Task brief: Scan the data below for lines holding the word "pozic", and copy each line found.

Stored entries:
· · ·

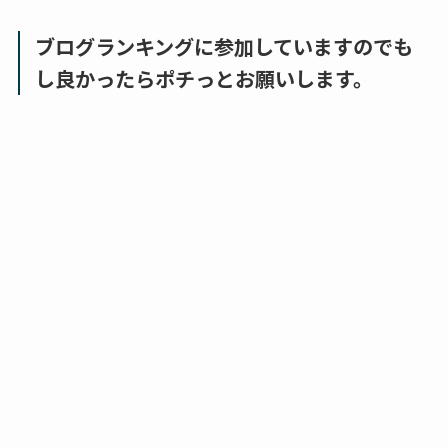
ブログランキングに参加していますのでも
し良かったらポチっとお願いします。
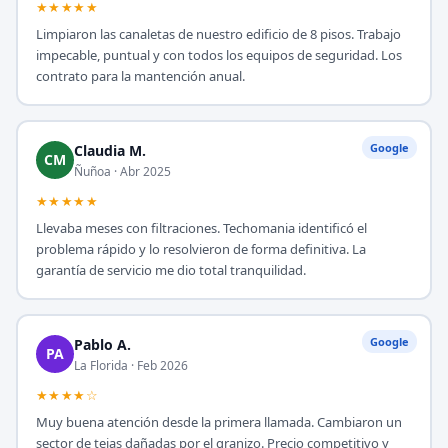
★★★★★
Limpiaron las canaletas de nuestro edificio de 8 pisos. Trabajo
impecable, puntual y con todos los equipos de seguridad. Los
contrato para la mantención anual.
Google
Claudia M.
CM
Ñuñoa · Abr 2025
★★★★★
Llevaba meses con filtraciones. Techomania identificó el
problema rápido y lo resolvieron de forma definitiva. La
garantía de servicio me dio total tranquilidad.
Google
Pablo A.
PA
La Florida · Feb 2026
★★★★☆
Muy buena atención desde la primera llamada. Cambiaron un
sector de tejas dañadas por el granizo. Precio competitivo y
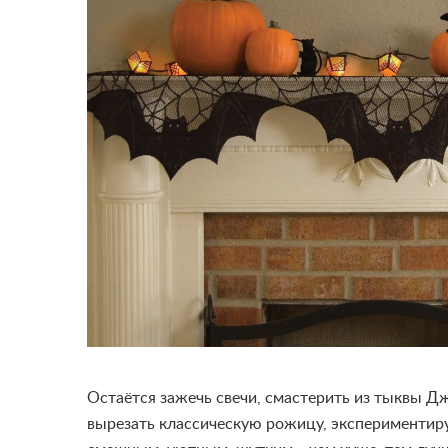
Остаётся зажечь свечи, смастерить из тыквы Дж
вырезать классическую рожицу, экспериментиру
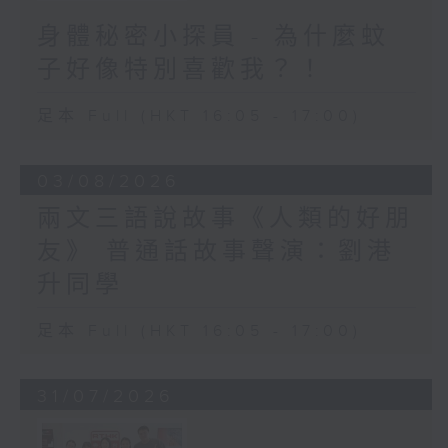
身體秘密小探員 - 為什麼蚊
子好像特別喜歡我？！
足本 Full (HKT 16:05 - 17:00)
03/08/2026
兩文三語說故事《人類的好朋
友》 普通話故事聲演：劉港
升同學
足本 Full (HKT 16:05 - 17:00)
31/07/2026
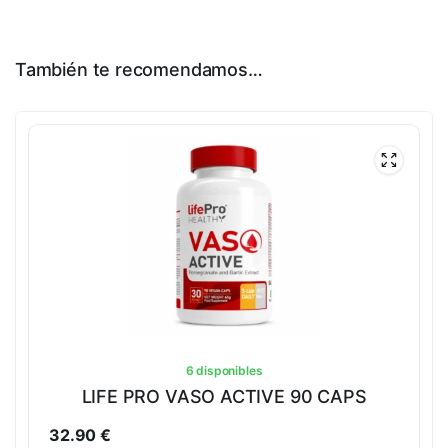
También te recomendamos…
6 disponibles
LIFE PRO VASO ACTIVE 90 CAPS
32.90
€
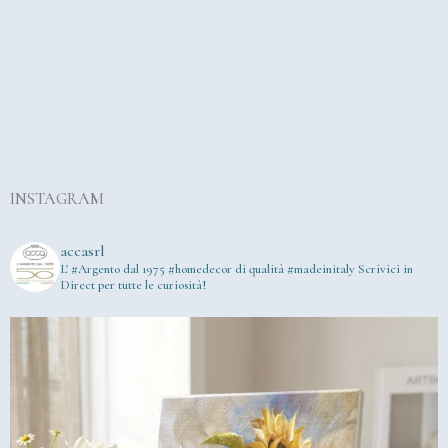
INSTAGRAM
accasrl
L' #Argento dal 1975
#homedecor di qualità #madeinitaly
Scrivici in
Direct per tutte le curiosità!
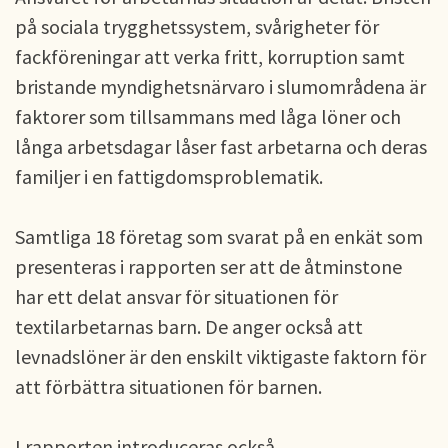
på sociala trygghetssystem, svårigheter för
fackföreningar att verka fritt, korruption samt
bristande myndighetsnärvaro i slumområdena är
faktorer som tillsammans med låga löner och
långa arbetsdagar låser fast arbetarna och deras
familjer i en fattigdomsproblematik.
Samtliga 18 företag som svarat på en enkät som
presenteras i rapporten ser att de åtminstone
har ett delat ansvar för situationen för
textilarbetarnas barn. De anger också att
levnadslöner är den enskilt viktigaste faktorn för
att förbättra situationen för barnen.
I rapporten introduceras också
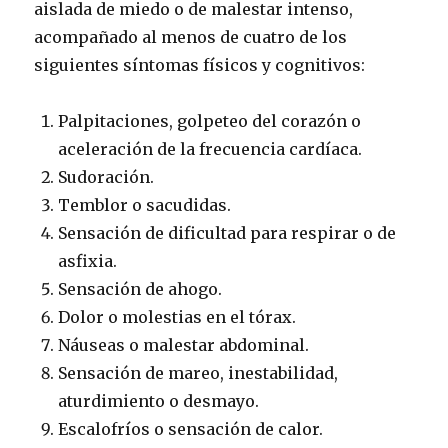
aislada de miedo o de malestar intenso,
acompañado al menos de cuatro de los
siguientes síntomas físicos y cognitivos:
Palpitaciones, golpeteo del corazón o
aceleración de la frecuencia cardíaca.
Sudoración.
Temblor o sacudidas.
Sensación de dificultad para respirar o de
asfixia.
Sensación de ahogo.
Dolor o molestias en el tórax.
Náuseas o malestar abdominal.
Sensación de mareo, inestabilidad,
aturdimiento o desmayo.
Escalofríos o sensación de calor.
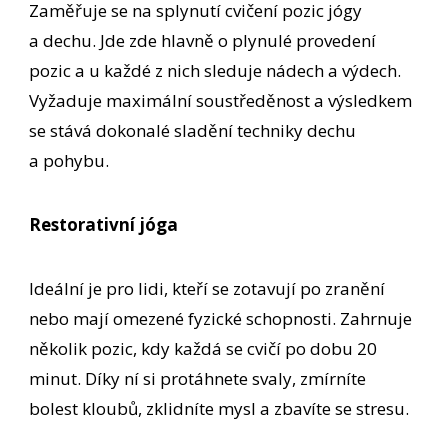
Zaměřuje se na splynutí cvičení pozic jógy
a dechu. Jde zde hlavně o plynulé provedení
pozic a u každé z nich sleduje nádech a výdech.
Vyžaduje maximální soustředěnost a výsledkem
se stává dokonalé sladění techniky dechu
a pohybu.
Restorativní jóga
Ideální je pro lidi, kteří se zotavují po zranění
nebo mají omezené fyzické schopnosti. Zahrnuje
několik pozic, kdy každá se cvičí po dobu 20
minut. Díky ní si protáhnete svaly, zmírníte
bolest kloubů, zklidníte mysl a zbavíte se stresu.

· · ·

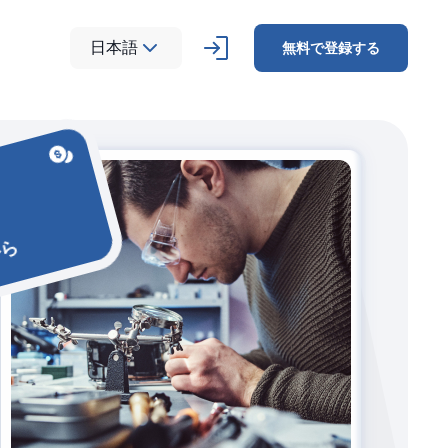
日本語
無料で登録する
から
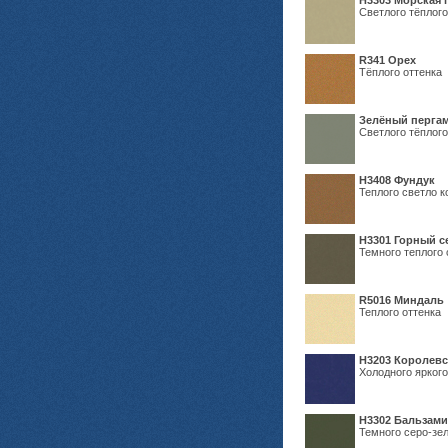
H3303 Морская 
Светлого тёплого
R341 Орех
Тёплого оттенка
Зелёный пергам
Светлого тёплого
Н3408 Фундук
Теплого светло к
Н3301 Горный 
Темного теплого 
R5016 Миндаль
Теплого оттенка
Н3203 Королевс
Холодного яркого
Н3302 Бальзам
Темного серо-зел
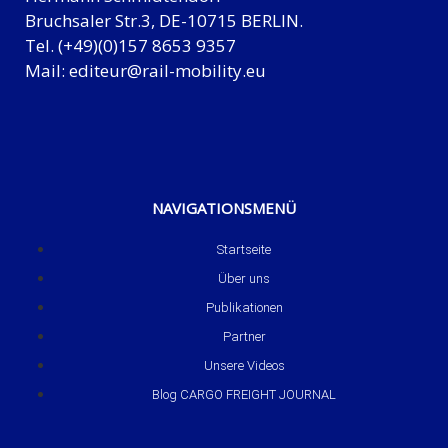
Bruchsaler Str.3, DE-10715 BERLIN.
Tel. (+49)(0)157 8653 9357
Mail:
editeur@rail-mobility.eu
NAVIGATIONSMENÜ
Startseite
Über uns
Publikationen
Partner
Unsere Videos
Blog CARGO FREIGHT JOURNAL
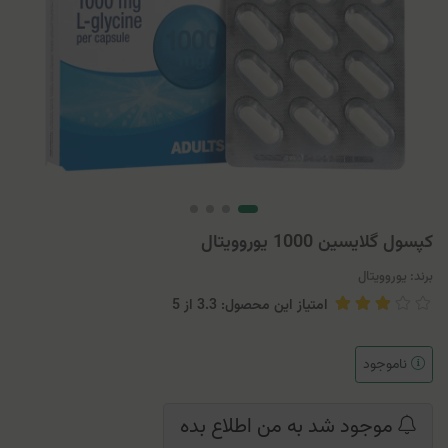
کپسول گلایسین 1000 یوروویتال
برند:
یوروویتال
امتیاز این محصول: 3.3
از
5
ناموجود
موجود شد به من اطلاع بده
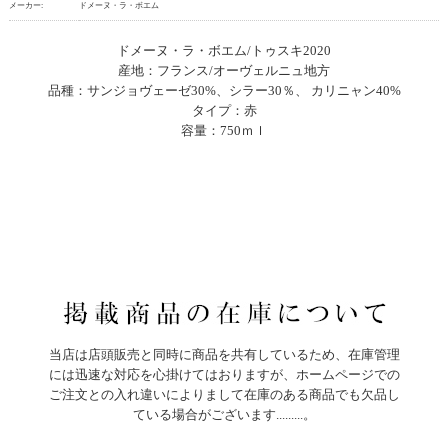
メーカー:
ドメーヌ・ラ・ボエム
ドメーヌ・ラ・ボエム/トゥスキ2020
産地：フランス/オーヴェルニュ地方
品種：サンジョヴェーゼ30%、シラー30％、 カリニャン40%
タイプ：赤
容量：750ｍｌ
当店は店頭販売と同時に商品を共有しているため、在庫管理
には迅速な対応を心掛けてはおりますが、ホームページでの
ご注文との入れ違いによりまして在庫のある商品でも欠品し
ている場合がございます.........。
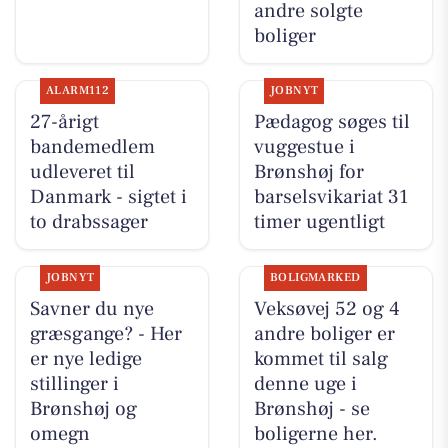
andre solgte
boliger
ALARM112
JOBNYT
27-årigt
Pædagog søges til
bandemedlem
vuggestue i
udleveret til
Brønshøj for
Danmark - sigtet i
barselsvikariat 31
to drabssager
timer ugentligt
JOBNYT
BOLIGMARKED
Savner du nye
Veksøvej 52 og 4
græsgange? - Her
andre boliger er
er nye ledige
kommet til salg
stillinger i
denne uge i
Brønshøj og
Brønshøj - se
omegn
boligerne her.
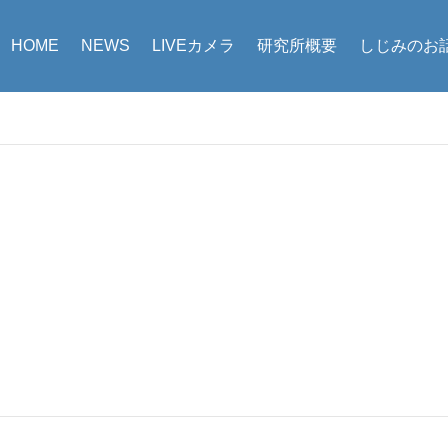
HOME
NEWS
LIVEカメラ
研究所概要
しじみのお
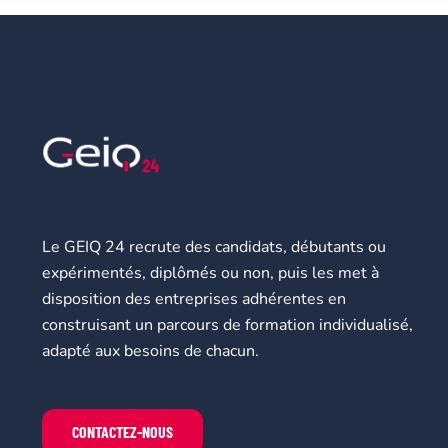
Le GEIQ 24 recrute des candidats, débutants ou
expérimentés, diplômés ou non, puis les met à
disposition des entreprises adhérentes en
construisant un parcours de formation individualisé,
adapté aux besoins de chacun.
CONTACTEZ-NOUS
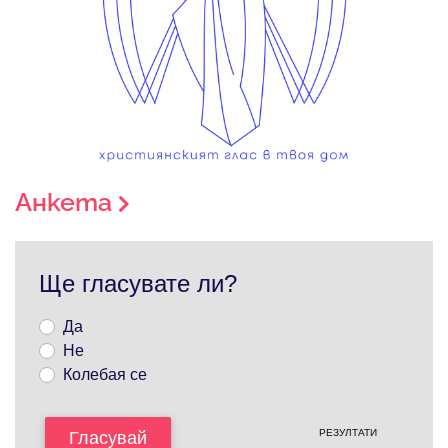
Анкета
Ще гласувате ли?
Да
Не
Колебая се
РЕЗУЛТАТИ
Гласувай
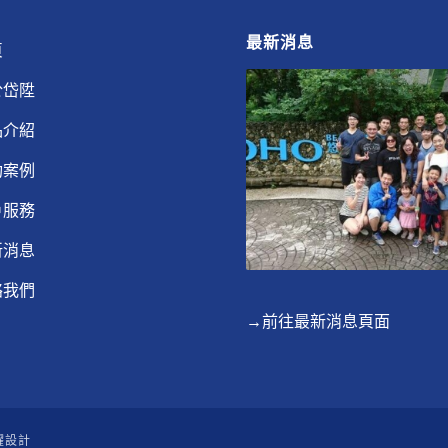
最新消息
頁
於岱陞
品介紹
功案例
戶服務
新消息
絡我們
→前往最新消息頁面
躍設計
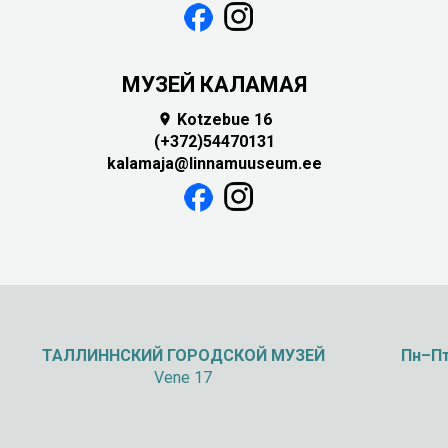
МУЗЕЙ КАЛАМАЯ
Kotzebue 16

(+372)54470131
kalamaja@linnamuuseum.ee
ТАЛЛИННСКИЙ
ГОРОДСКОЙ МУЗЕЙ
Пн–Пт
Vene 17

· · ·

The completed task:
Zaměřuje se na splynutí cvičení pozic jógy
pozic a u každé z nich sleduje nádech a výdech.
několik pozic, kdy každá se cvičí po dobu 20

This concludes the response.